How Jigsaw Puzzles can be a great lockdown companion for children

Did you know that Jigsaw puzzles go way back to the 1760s? Brought into existence by John Spilsbury, a London mapmaker, jigsaw puzzles started their lives known as Dissected Maps. He pasted a map onto a thin wood and then cut it up into different counters, and sold them off to the affluent class of England as a hands-on way to teach their children geography. In time, the jigsaw puzzles have evolved into themes depicting stories, sceneries, and buildings, and transforming from an educational tool into a fun activity that is affordable, endlessly entertaining, and can be recycled continuously. 

Interestingly, Jigsaw puzzles were a source of great comfort and entertainment during the Great Depression of the 1930s, just as they have emerged now, during this horrific Pandemic when our collective anxiety is at an all-time high. 

What makes them the perfect lockdown – home-isolation companion is that they can be undertaken both individually and in a group, and offer us a sense of control in a world thrown into chaos. 

  • Staying connected: Families have used Jigsaw puzzles to actively connect with one another while keeping themselves and their children safely indoors. 
  • Finding comfort: Individuals living away from their homes and unable to return due to the pandemic have also found solace through Jigsaw puzzles.
  • Stress busters: Jigsaw puzzles are proven stress busters. Working on a puzzle individually or in a group can offer the much needed space to calm the mind, immediately bringing comfort even as we grapple with the effects of the pandemic.  

Benefits of Jigsaw Puzzles

Apart from being a solution to stressful times, Jigsaw puzzles help develop children’s cognitive, memory and spatial skills.

  • Impact on Spatial Perception skills: Each piece of the puzzle needs to be placed within the context of the theme as a whole instead of being force-fit anywhere. This is especially true when there are pieces with minute differences in colour or size. Well-developed spatial perception skills will also help children’s brains understand and process what their eyes see. 
  • Impact on Short term memory: Jigsaw puzzles offer a great opportunity to hone one’s short term memory; for instance, a quick recall of the location of a particular piece that can be inserted into the puzzle. Such a spatial working memory will prove handy as they grow older and need to have and use information pertaining to specific tasks. 

Jigsaw Puzzles to Develop Life Skills

  • Focus: Children of varying age groups learn how to stay focused until they finish piecing the image together. 
  • Completion: Along with focus comes the determination to finish what they start. Jigsaw puzzles hold a unique appeal that prevents one from leaving it half done. 
  • Perseverance: Children feel a sense of accomplishment when the final picture emerges and develop perseverance and motivation to tackle more challenging puzzles! 

Appropriate jigsaw puzzle for children as per age 

Factors to consider when choosing a jigsaw puzzle include the number of pieces, shapes, and sizes. More to the point is keeping the skill level and age of the child in mind. 

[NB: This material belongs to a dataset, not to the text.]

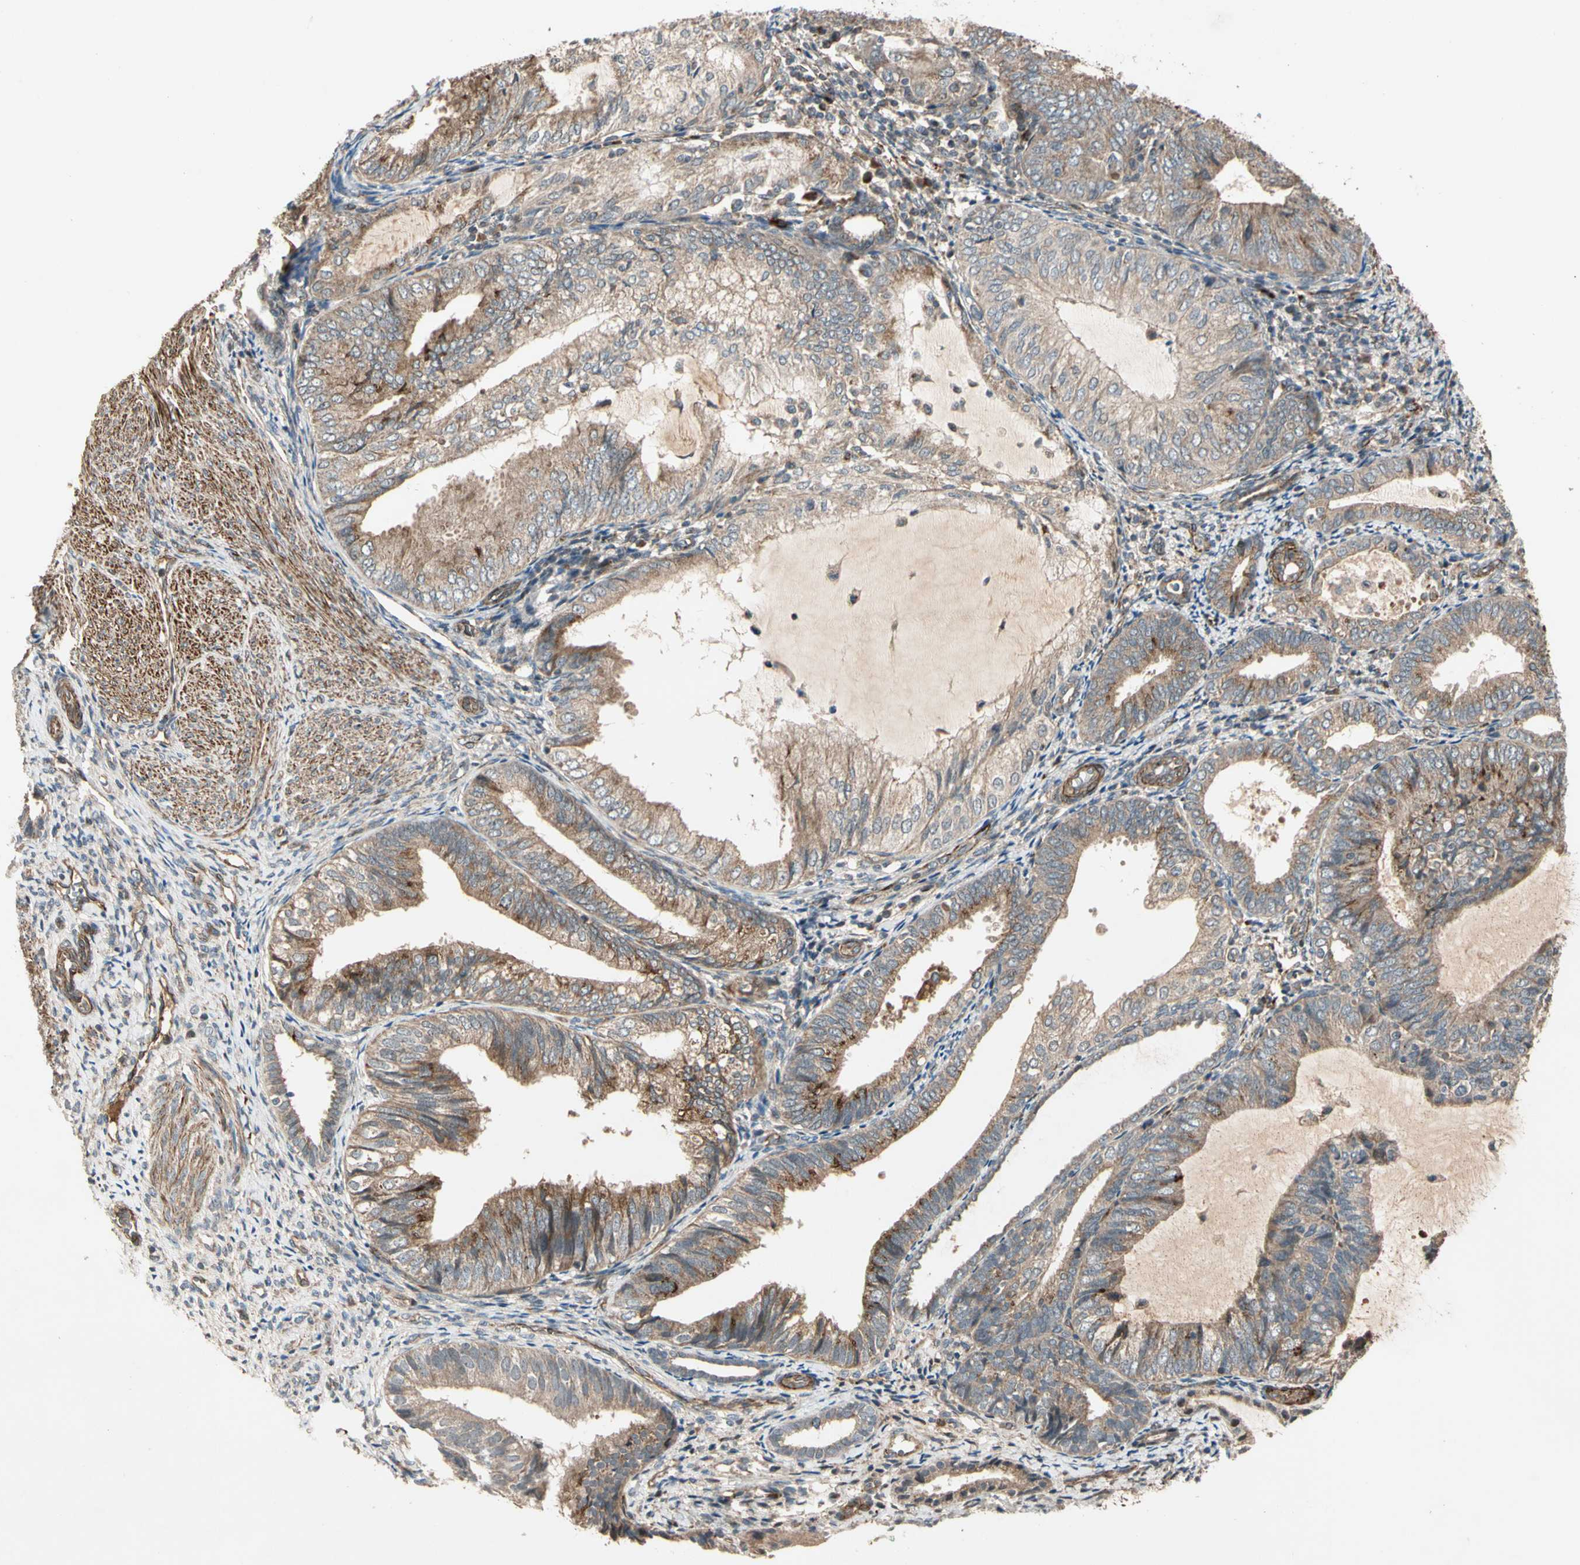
{"staining": {"intensity": "weak", "quantity": ">75%", "location": "cytoplasmic/membranous"}, "tissue": "endometrial cancer", "cell_type": "Tumor cells", "image_type": "cancer", "snomed": [{"axis": "morphology", "description": "Adenocarcinoma, NOS"}, {"axis": "topography", "description": "Endometrium"}], "caption": "Protein staining of endometrial adenocarcinoma tissue displays weak cytoplasmic/membranous staining in approximately >75% of tumor cells.", "gene": "GCK", "patient": {"sex": "female", "age": 81}}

4 – 7-year-olds move from inset puzzles with knobs to interlocking pieces of different sizes and complexity. At 4, children can work with puzzles with around fifty pieces, such as the Melissa & Doug Safari puzzle. 

At the early elementary school level, they can work on jigsaw puzzles with about 180 pieces that are irregular and of varying shapes and sizes. Examples include images of the ocean, outer space, animals in their habitats. 

7 – 10-year-olds can start with puzzles containing 200 pieces. Children are more articulate in expressing their interests, and Jigsaw puzzles can reflect their interests. They can have hidden images that will emerge after they finish the puzzle or 3D wooden puzzles. 

10-12-year-olds can handle irregularly shaped puzzles with more than 250 pieces having images of seascapes, landscapes, or abstract themes. They may feel equally challenged with fewer pieces of a single object when they have to complete it within a specific time. 

Whether the jigsaw puzzle involves hundreds of pieces or thousands, according to studies, there is supposed to be a dopamine hit every time you put puzzle pieces together. So get assembling for a constant dose of happy chemicals for you and your child.